Ambabel, a technology company that provides machine-human translation services for businesses, has developed a new AI model that it claims outperforms OpenAI's GPT-4o and other commercially available AI systems in translating between English and six commonly spoken European and Asian languages.
Translation is one of the most compelling business use cases for large language models (LLMs), the AI systems that underpin chatbots like OpenAI's ChatGPT, Google's Gemini, and Anthropic's Claude. And to date, the latest version of OpenAI's most powerful AI model, GPT-4o, outperforms all competitors when it comes to translating languages with large amounts of digital text (GPT-4's performance in “low-resource languages,” which have far fewer digital documents to train on, is better than ever).
Unbabel tested its AI model, which it calls TowerLLM, against GPT-4o, the original GPT-4, OpenAI's GPT-3.5, and competing models from Google and language translation company DeepL. Looking at translations from English to Spanish, French, German, Portuguese, Italian, and Korean, TowerLLM slightly outperformed GPT-4o and GPT-4 in almost every case. TowerLLM's best accuracy was in English to Korean, where it beat OpenAI's best model by about 1.5%. In English to German translations, GPT-4 and GPT-4o outperformed by just a few percentage points.
Unbabel also tested its models on translating documents in specific domains, including finance, medicine, law, and technical documents. Here, TowerLLM again performed 1% to 2% better than OpenAI's best model.
Unbabel's results have not been independently verified, but if confirmed, the fact that GPT-4 outperformed it in translation could indicate that the model, which remains the best-performing LLM in most language benchmarks despite debuting 15 months ago (an eternity in the fast-paced world of AI development), may be vulnerable to new AI systems that are trained differently. OpenAI is reportedly training a more powerful LLM, but has no set release date.
San Francisco and Lisbon-based Ambabel said TowerLLM was trained to be multilingual on large public datasets of multilingual text, meaning the model performs better on inference tasks in multiple languages than competing open-source AI models of similar scale created by companies such as Meta and French AI startup Mistral.
TowerLLM was then fine-tuned using a carefully curated dataset of high-quality translations between language pairs. Unbabel was able to help curate this fine-tuning dataset using another AI model (called COMETKiwi) that it trained to assess translation quality.
“We are excited to be working with Ambabel to bring our technology to market,” said Joan Graça, Ambabel's chief technology officer. luck He points out that most other LLMs have a high percentage of English text in their initial training sets and have only acquired translation capabilities by chance, but TowerLLM was trained on a dataset specifically designed to include large amounts of multilingual text, and that fine-tuning on a smaller dataset with a select number of high-quality translations was key to the resulting model's superior performance.

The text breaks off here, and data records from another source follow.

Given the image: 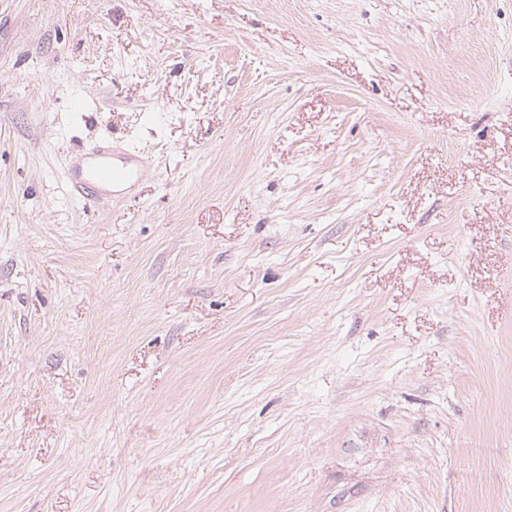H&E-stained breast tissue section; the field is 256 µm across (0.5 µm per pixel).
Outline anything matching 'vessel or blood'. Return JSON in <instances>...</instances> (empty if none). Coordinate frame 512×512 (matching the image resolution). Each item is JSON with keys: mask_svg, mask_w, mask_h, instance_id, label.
Listing matches in <instances>:
<instances>
[{"mask_svg": "<svg viewBox=\"0 0 512 512\" xmlns=\"http://www.w3.org/2000/svg\"><path fill=\"white\" fill-rule=\"evenodd\" d=\"M152 167V160L143 154L118 152L108 146L95 148L84 154L73 172L74 191L96 203L120 201Z\"/></svg>", "mask_w": 512, "mask_h": 512, "instance_id": "obj_1", "label": "vessel or blood"}]
</instances>
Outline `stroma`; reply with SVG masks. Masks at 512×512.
Returning <instances> with one entry per match:
<instances>
[{
  "label": "stroma",
  "instance_id": "1",
  "mask_svg": "<svg viewBox=\"0 0 512 512\" xmlns=\"http://www.w3.org/2000/svg\"><path fill=\"white\" fill-rule=\"evenodd\" d=\"M0 512H512V0H0ZM153 167V161L142 153L95 148L84 154L73 172L74 191L94 203L121 201Z\"/></svg>",
  "mask_w": 512,
  "mask_h": 512
}]
</instances>
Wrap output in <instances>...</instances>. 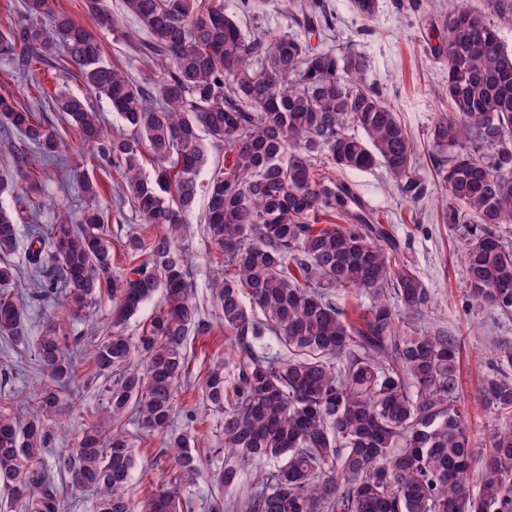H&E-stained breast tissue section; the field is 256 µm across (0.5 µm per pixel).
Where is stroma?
Here are the masks:
<instances>
[{
	"label": "stroma",
	"mask_w": 512,
	"mask_h": 512,
	"mask_svg": "<svg viewBox=\"0 0 512 512\" xmlns=\"http://www.w3.org/2000/svg\"><path fill=\"white\" fill-rule=\"evenodd\" d=\"M324 6L328 27L312 37V47L338 49L348 47L363 55L368 62L366 79L382 99L390 104L414 140L417 151L414 170L418 177L430 176L429 154L432 150L431 131L448 101L441 90L448 81L444 64V24L455 9L456 0H375L372 19L362 18L353 8V0H319ZM53 12L68 14L86 24L99 41L103 56L121 64L132 79L146 76L145 61L136 45L142 39L135 24L125 22L127 40L114 39L111 29L100 27L87 13L85 0H50ZM227 13L236 15L247 28H262L269 32H291L295 26L287 7L280 0H257L255 6L243 0H224ZM53 87L62 83L78 95L85 86L74 73L38 66L31 70L15 69L12 62L0 58V92L14 95L28 103L29 89L34 83ZM97 183L99 205L106 224L120 222L124 227L140 226L138 215L131 208L116 212L118 177L108 165L90 168ZM341 178L363 198L375 223L383 225L400 259L413 266L430 289L434 302L419 323V329L453 338L460 349L459 395L467 414L473 447H484L490 435L501 426L500 419L486 410L479 397L480 379L495 362L494 351L504 340L512 341V319L499 316L488 308L471 306L466 288L460 231L448 229L442 222L445 196L438 185L430 183L426 195L418 202L405 199L383 166L371 170L347 171ZM47 202L40 221L52 223L54 207L79 213L84 195L78 185L62 186L59 173H51L43 185ZM205 199H197L189 216L191 236L187 242L191 255L190 273L206 319L212 331L205 336L188 339L192 377L178 389V401L201 404L200 376L213 360L230 353L235 338L225 332L215 319L210 281L213 274L215 249L203 233ZM78 374L79 405L70 411L65 432L55 433L51 442L49 462L69 444L70 433L84 428L90 415L101 401L103 380L95 378L89 361L80 360ZM9 372V381L0 380L5 389L27 392L40 377L32 347L18 346L0 336V373ZM159 442L138 438L134 441L136 466L128 491L136 504H143L153 486L162 484L171 467L169 457L159 456Z\"/></svg>",
	"instance_id": "1"
}]
</instances>
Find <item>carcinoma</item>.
I'll return each instance as SVG.
<instances>
[{
  "label": "carcinoma",
  "mask_w": 512,
  "mask_h": 512,
  "mask_svg": "<svg viewBox=\"0 0 512 512\" xmlns=\"http://www.w3.org/2000/svg\"><path fill=\"white\" fill-rule=\"evenodd\" d=\"M113 33L129 17L145 35L151 63L141 81L103 58L92 32L49 0H22L24 22L0 31V56L23 68L55 63L76 70L86 90L124 122L109 135L85 96H50L89 150L121 179L150 232L116 237L129 259L114 269L97 186L79 164L68 177L88 205L79 222L44 209L43 173L0 174V336L27 342L26 315L11 290L20 268L6 259L18 225H29L25 258L31 297L57 309L42 325L34 359L43 376L17 399L0 395V482L26 512H60L62 498L46 460L77 394L74 364L84 346L71 324L102 292L116 307L90 356L106 381L99 412L57 458L72 484L94 492L92 512H136L127 484L132 444L158 435L171 455L165 483L143 512H195L200 463L221 460L213 483L236 488L256 476L245 512H512V344L496 348L482 378L484 404L506 426L488 448H471L458 397V346L445 336L398 329L396 300L413 323L431 294L396 259L384 229L356 214L344 171L382 164L412 201L427 192L413 172L414 145L379 92L365 83L366 59L316 50V4H294L301 33L246 32L224 0H85ZM450 109L431 132L433 171L451 206L445 224H469L463 246L471 305L512 318V51L483 15L459 6L446 26ZM0 127L24 147L61 160L64 139L43 115L0 95ZM224 149L207 178L204 139ZM154 174L144 170V160ZM204 232L215 247L211 290L224 330L237 339L203 374L207 410L220 415L222 447L196 435L198 409L174 425L176 385L191 374L190 333H210L190 281V256L177 241L199 196ZM369 299L356 318L336 305V290ZM164 304L141 333L126 324L157 291Z\"/></svg>",
  "instance_id": "1"
}]
</instances>
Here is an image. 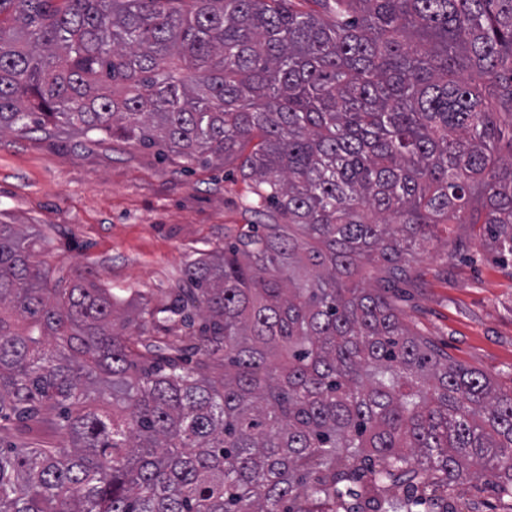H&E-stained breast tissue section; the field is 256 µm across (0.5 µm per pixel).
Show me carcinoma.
<instances>
[{
	"instance_id": "cac0c4a2",
	"label": "carcinoma",
	"mask_w": 512,
	"mask_h": 512,
	"mask_svg": "<svg viewBox=\"0 0 512 512\" xmlns=\"http://www.w3.org/2000/svg\"><path fill=\"white\" fill-rule=\"evenodd\" d=\"M178 2L0 0V134L236 161L256 219L125 314L0 224V512H459L486 470L512 497V391L390 297L440 224L512 264V0Z\"/></svg>"
}]
</instances>
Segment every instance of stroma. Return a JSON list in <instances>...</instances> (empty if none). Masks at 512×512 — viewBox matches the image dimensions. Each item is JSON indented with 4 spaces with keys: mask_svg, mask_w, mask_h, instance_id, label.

This is one of several recent examples where smaller AI models have performed as well or better than much larger models when trained on higher quality datasets. For example, Microsoft created a small language model called Phi 3 with just 3.8 billion parameters (adjustable variables in the model), but by creating what Microsoft calls a “textbook quality” dataset, it outperformed models more than twice its size. “The insight from Phi is that people need to focus on the quality of the data,” Graça said. He noted that all AI companies use the same basic algorithm design today, with subtle differences. It's the data that differentiates the models. “It's all about the data and the training curriculum — how you feed the data to the model,” he said.

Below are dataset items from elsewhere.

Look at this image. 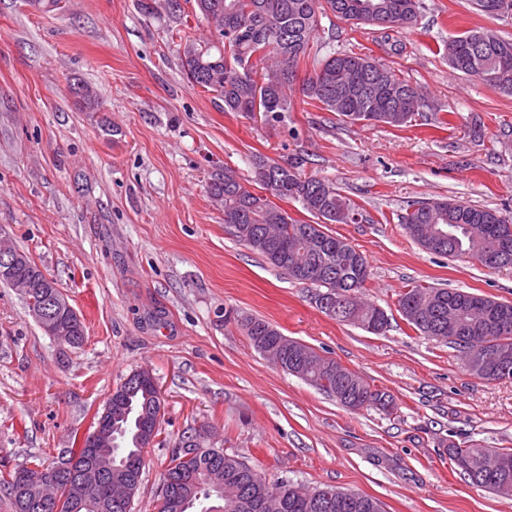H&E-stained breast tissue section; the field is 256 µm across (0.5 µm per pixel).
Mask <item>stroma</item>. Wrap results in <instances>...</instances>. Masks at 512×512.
I'll use <instances>...</instances> for the list:
<instances>
[{
  "label": "stroma",
  "mask_w": 512,
  "mask_h": 512,
  "mask_svg": "<svg viewBox=\"0 0 512 512\" xmlns=\"http://www.w3.org/2000/svg\"><path fill=\"white\" fill-rule=\"evenodd\" d=\"M139 0H66L45 11L0 0V233L54 278L86 325L55 342L22 295L0 283V472L57 460L133 371L155 377L160 433L144 452L132 512H157L162 475L184 433L247 458L270 480L379 499L385 512H512L471 485L442 445L512 450V380L468 372L453 344L420 334L400 294L432 285L512 302V267L423 250L398 216L448 198L512 213V97L454 72L445 43L471 29L512 39V18L472 0H424L389 32L322 17L312 48L395 70L426 105L394 128L348 123L291 93L292 108L228 112L188 82L183 41ZM99 95L78 109L68 86ZM298 158L364 214L328 233L362 252L367 303L389 317L372 334L322 313L312 286L244 246L209 195L231 173L253 192L254 159ZM263 318L394 396L353 411L255 351L237 323Z\"/></svg>",
  "instance_id": "stroma-1"
}]
</instances>
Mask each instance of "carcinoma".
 I'll use <instances>...</instances> for the list:
<instances>
[{
	"label": "carcinoma",
	"mask_w": 512,
	"mask_h": 512,
	"mask_svg": "<svg viewBox=\"0 0 512 512\" xmlns=\"http://www.w3.org/2000/svg\"><path fill=\"white\" fill-rule=\"evenodd\" d=\"M423 9V0H194V11L210 24L215 39L185 44L182 67L188 81L224 102V111L245 115L260 108L279 119L289 111L288 90L297 78L298 64L311 53V40L319 16L329 12L356 25L380 27L398 18L412 27ZM450 68L476 77L500 93L512 96V40L483 30H468L445 46ZM304 97L345 121H378L401 127L419 108L413 99L420 90L373 59L353 53L329 54L313 62V72L301 85ZM75 104L91 109L98 93L88 84L71 87ZM256 177L268 195L249 191L226 175L210 184L211 197L224 205V223L244 245L264 256L291 279L316 288L314 299L339 295L345 308L336 316L369 333L380 334L388 326L386 312L361 300L368 278L363 253L327 231V224H355L360 207L342 194L336 184L304 177L298 163L284 166L262 156L255 159ZM295 201L316 222L292 217L273 202ZM400 221L417 244L430 253L447 257L468 255L478 261L496 256L495 268L512 266V216L500 211L461 204L447 199L419 201L400 214ZM446 224L454 237L433 245L430 229ZM17 260V279L35 274L38 265L26 253L8 247ZM399 312L421 334L438 338L452 336V343L466 350L464 366L487 381L500 376L486 372L475 361L492 350L512 358V327L497 329L502 313L512 318V303L461 291L414 285L399 295ZM240 326L250 345L276 362L304 355L298 366L284 371L327 393L351 410L395 409L394 397L376 389L357 372L333 358L317 354L311 347L284 336L268 321L241 316ZM162 400L151 383V375L140 370L130 374L112 399L115 413L112 458L117 469L112 478L122 479L135 495L142 468L124 471L121 462L137 459L144 447L159 434ZM448 458L470 483L501 497H512V451H495L506 467L487 468L483 449L472 443L446 445ZM242 456L222 453L214 458L186 448L172 456L163 481L174 482L179 493L160 504L159 512H210L220 485L232 493L224 500V512H383L380 502L367 495L333 488H310L290 481H271L258 468L241 471ZM45 466L47 485L56 492L58 512H75L76 479L61 478ZM16 472L0 478V488L10 497L14 512H39L33 505L37 493L17 490Z\"/></svg>",
	"instance_id": "cac0c4a2"
}]
</instances>
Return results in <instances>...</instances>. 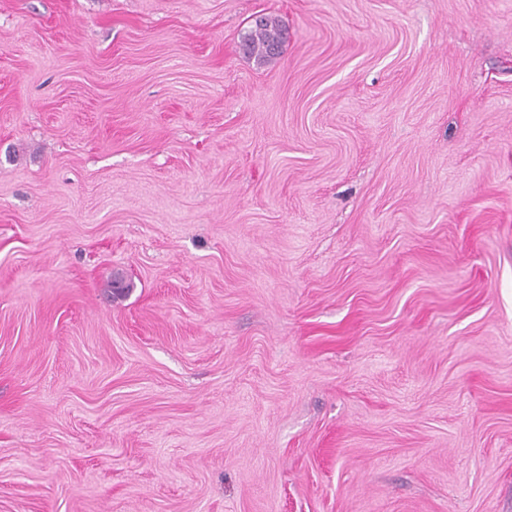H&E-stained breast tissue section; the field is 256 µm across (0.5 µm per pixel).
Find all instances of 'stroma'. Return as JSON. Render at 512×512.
Segmentation results:
<instances>
[{
  "label": "stroma",
  "mask_w": 512,
  "mask_h": 512,
  "mask_svg": "<svg viewBox=\"0 0 512 512\" xmlns=\"http://www.w3.org/2000/svg\"><path fill=\"white\" fill-rule=\"evenodd\" d=\"M0 512H512V0H0ZM286 38V29L277 18L261 16V21L256 19L250 31L241 37V47L248 56L268 61L283 53Z\"/></svg>",
  "instance_id": "obj_1"
}]
</instances>
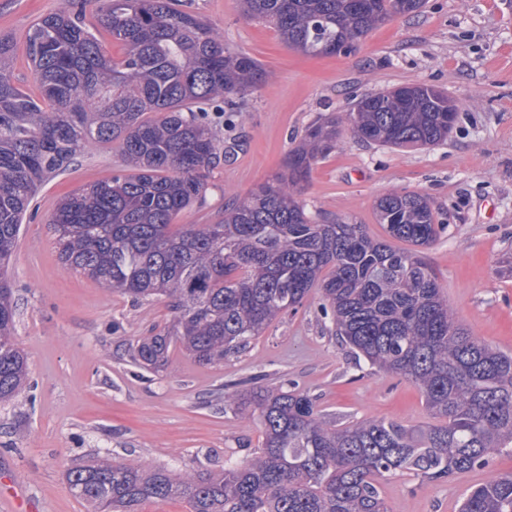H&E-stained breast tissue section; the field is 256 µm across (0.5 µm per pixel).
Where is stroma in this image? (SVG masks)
Listing matches in <instances>:
<instances>
[{"label": "stroma", "mask_w": 512, "mask_h": 512, "mask_svg": "<svg viewBox=\"0 0 512 512\" xmlns=\"http://www.w3.org/2000/svg\"><path fill=\"white\" fill-rule=\"evenodd\" d=\"M69 5L0 0V35L15 39L12 75L23 90L35 86L27 29ZM181 7L271 76L238 99L234 111L211 112L218 159L205 177L204 203L182 211L177 223L215 222L225 204L280 172L288 150L321 117L349 111L372 93L413 83L436 87L458 107L445 142L398 149L342 130L299 198L314 219L363 224L380 237L379 196H427L447 229L425 249L426 261L471 336L512 353V275L500 270L512 254V0H425L419 13L372 30L354 53L330 57L287 47L269 25L245 19L237 0H181ZM124 166L117 145L87 143L67 171L40 187L8 270L18 308L15 340L29 374L17 400L0 405V473L31 512H89L65 474L97 456L176 473L218 470L225 459L250 457L262 444L260 421L224 397L255 386L307 392L339 425L431 424L412 382L356 363L316 289L223 364L198 363L175 347L161 370L135 366L131 344L172 318L166 300L136 303L64 269L48 228L64 196ZM510 470L512 455L502 453L448 480L398 474L384 484L386 507L458 512L465 493Z\"/></svg>", "instance_id": "1"}]
</instances>
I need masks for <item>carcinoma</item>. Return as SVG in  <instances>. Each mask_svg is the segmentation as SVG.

TowerLLM is currently offered in two sizes: one with 7 billion parameters and one with 13 billion parameters. A previous version of the model, which debuted in January, came close to but didn't surpass GPT-4's performance. That model also only worked on 10 language pairs. The new model slightly outperforms GPT-4, supporting 18 language pairs.
Since this model has only been tested against GPT-4o for translation, GPT-4 may still have an advantage in other tasks such as reasoning, coding, writing, and summarizing.
Graça said that Ambabel plans to expand the number of languages supported by Tower LLM, adding 10 more languages in the near future. The model is also fine-tuned to handle the highly specialized translation tasks that companies often care about most, such as translating complex legal documents, patent information, and copyright information. Graça said that the model is trained to improve its “transcreation” skills, which is the skill of translating content not verbatim but in a way that captures very subtle cultural nuances, such as colloquialisms and slang used by native speakers of a certain generation.